现在我们已经涵盖了我们的系统可能被利用的方式,我们将谈谈可以遵循的一些最佳做法,以帮助防止这种类型的攻击,并限制潜在的利用范围。
Note, there is no silver bullet in exploit prevention, and this section is not an exhaustive list of all preventative measures:
注意,在预防漏洞方面没有银弹,本节并非所有预防措施的详尽清单:。
- We should keep open source libraries up to date. Prioritize updating to the latest version of libraries when available.
- Actively check vulnerability databases such as the National Vulnerability Database, or CVE Mitre (to name a few) for newly declared vulnerabilities and make sure that we are not exposed
- Verify the source of input byte-stream for deserialization (use secure connections and verify the user, etc.)

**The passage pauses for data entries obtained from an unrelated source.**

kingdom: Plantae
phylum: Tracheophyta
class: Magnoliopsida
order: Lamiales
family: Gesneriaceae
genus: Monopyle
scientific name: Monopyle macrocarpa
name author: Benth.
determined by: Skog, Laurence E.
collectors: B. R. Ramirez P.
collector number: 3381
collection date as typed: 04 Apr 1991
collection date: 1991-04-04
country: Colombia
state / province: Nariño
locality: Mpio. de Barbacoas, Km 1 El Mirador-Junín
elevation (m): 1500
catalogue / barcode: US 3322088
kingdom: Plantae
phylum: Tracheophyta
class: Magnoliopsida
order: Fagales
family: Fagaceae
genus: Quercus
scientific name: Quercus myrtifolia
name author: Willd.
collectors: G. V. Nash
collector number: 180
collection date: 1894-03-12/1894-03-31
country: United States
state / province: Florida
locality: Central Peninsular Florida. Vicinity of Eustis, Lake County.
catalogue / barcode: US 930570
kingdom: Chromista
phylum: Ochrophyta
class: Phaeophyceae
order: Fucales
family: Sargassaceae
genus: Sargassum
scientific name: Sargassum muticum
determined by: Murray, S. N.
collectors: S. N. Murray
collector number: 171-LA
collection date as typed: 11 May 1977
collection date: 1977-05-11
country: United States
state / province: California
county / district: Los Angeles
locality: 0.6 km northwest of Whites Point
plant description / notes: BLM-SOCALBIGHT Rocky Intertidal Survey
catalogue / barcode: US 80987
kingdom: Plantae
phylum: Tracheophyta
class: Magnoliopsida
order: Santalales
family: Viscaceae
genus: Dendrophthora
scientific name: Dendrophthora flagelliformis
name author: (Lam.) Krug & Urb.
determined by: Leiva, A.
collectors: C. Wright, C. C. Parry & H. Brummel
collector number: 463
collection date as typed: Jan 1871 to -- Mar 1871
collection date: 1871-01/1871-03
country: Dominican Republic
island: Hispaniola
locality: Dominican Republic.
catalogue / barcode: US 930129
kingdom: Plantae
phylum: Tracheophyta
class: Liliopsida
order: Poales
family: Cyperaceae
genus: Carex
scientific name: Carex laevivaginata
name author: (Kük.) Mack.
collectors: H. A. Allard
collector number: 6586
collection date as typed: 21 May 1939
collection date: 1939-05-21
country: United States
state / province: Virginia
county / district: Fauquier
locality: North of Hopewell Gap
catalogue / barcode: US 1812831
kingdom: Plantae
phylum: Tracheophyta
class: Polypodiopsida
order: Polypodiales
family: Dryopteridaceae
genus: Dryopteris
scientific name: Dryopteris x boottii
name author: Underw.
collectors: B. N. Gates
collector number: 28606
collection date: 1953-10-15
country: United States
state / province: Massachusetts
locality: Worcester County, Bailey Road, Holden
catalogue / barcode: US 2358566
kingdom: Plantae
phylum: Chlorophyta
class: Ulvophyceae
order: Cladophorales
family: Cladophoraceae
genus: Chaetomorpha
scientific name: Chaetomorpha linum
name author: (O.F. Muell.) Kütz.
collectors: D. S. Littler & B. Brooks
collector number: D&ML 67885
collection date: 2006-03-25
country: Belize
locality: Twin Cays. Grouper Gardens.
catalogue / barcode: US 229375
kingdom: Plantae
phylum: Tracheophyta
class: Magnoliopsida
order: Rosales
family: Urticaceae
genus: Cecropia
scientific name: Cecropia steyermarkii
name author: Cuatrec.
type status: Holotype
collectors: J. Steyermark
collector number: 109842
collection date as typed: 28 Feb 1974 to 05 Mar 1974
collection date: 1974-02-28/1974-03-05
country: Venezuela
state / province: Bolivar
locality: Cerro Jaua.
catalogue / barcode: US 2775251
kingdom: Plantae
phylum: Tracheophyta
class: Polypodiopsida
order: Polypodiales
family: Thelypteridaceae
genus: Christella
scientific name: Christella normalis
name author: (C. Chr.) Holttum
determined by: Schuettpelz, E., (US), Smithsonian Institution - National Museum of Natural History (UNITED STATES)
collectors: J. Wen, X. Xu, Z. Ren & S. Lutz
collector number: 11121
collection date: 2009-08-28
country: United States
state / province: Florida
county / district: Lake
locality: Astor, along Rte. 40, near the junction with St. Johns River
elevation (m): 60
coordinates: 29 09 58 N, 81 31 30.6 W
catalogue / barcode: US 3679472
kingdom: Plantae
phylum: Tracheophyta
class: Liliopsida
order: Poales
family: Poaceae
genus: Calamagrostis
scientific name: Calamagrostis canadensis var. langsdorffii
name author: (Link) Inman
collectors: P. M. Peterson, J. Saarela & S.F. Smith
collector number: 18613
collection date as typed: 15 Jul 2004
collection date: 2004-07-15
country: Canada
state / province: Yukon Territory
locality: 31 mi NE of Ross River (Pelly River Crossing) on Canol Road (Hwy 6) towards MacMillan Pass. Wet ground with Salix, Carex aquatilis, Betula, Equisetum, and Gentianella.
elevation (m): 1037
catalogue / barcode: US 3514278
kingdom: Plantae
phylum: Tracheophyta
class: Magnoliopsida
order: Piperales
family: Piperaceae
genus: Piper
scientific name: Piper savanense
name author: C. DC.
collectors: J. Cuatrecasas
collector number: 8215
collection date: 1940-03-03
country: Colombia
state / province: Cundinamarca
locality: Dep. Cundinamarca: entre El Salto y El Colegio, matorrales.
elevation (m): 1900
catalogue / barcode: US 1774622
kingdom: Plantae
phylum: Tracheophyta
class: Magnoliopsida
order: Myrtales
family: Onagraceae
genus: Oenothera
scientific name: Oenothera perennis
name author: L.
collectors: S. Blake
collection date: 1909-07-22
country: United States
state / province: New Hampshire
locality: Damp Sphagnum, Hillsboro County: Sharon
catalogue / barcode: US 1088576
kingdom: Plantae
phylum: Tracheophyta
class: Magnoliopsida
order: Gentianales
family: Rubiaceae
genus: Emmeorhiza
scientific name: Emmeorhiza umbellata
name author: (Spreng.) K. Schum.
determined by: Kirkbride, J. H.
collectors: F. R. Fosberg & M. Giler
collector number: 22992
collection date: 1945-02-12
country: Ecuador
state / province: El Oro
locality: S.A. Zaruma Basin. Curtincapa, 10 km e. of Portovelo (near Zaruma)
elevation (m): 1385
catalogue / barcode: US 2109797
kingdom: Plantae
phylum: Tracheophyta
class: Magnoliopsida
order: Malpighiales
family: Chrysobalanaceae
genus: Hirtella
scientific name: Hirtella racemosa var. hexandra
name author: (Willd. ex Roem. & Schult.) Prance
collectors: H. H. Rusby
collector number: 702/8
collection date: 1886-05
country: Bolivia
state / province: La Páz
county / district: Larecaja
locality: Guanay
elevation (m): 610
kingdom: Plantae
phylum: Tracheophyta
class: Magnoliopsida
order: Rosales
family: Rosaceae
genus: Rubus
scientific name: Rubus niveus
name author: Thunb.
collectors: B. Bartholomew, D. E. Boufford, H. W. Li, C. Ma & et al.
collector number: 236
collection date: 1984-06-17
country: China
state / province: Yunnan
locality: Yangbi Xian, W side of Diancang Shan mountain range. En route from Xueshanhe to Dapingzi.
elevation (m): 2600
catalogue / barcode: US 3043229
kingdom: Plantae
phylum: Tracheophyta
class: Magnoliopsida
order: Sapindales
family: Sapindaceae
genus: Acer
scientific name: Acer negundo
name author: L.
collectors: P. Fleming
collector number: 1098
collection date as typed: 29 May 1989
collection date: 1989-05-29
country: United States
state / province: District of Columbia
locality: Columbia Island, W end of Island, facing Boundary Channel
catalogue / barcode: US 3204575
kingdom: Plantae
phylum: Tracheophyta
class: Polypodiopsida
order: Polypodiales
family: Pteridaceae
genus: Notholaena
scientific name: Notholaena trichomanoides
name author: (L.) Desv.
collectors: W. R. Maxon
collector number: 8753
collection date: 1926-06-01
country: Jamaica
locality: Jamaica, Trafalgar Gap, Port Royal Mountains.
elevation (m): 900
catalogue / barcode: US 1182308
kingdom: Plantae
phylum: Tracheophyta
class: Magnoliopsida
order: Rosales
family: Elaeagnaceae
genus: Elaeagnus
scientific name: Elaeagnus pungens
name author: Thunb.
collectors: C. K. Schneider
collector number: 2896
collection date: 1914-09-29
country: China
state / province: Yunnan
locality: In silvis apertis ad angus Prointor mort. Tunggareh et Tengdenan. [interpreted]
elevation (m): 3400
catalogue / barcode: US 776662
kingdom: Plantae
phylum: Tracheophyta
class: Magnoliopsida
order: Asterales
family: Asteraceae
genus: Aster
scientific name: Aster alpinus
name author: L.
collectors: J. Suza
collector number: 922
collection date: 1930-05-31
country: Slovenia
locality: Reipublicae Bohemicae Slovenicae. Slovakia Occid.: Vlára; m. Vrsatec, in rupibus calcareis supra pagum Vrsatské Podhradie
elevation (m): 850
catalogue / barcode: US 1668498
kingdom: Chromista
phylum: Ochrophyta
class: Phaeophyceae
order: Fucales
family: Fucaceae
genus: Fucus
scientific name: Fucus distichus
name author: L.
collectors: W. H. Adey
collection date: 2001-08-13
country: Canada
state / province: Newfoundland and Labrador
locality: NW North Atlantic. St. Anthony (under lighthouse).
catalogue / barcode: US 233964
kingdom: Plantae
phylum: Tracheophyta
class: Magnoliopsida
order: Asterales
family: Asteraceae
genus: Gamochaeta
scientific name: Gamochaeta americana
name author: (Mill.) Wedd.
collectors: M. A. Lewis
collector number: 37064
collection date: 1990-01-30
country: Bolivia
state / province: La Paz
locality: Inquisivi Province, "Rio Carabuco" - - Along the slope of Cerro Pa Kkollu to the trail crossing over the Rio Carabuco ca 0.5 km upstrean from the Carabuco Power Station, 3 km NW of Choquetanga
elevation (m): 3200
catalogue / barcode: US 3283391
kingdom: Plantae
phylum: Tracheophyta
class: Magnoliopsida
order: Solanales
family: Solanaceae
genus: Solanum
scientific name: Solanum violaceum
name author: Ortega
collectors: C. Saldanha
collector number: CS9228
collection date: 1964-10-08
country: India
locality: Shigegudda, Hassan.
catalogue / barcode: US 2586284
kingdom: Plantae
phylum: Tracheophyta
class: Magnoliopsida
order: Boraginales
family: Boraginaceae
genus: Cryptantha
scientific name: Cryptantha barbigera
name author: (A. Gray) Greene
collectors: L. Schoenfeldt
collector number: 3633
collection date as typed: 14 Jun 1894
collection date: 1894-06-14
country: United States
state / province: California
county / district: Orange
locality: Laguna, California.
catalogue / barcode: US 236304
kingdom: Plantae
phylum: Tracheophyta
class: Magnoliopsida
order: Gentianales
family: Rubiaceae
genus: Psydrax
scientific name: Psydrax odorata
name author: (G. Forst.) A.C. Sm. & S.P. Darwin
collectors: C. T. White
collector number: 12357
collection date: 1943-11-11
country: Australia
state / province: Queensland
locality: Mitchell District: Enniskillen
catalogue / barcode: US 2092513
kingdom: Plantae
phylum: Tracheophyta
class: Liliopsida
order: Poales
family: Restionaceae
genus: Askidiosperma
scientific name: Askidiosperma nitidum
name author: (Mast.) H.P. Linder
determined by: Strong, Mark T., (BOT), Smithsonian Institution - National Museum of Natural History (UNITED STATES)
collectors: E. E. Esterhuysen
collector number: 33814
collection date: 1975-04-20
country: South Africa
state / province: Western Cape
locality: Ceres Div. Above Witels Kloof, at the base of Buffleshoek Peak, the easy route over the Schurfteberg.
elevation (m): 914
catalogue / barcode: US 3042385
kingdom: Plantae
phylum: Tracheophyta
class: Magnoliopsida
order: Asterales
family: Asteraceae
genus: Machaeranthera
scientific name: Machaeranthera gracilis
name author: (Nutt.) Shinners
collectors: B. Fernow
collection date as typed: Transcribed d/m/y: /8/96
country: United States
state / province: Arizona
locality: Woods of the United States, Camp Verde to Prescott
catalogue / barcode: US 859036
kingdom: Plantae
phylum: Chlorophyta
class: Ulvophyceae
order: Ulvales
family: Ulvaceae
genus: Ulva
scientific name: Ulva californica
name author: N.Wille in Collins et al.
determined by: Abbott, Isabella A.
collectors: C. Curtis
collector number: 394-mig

- If the input has come from a user input field, make sure to validate these fields and authorize the user before deserializing
- Follow the owasp cheatsheet for deserialization when creating custom deserialization code
- Limit what the JVM can access on the host machine to reduce the scope of what an attacker can do if they are able to exploit our system
4. Conclusion
4.总结
In this article, we’ve covered how an attacker may use deserialization to exploit a vulnerable system. In addition, we have covered some practices to maintain good security hygiene in a Java system.
在这篇文章中,我们已经介绍了攻击者如何利用反序列化来利用一个脆弱的系统。此外,我们还介绍了一些在Java系统中保持良好安全卫生的做法。
As always, the source code is available over on GitHub.
像往常一样,源代码可在GitHub上获得。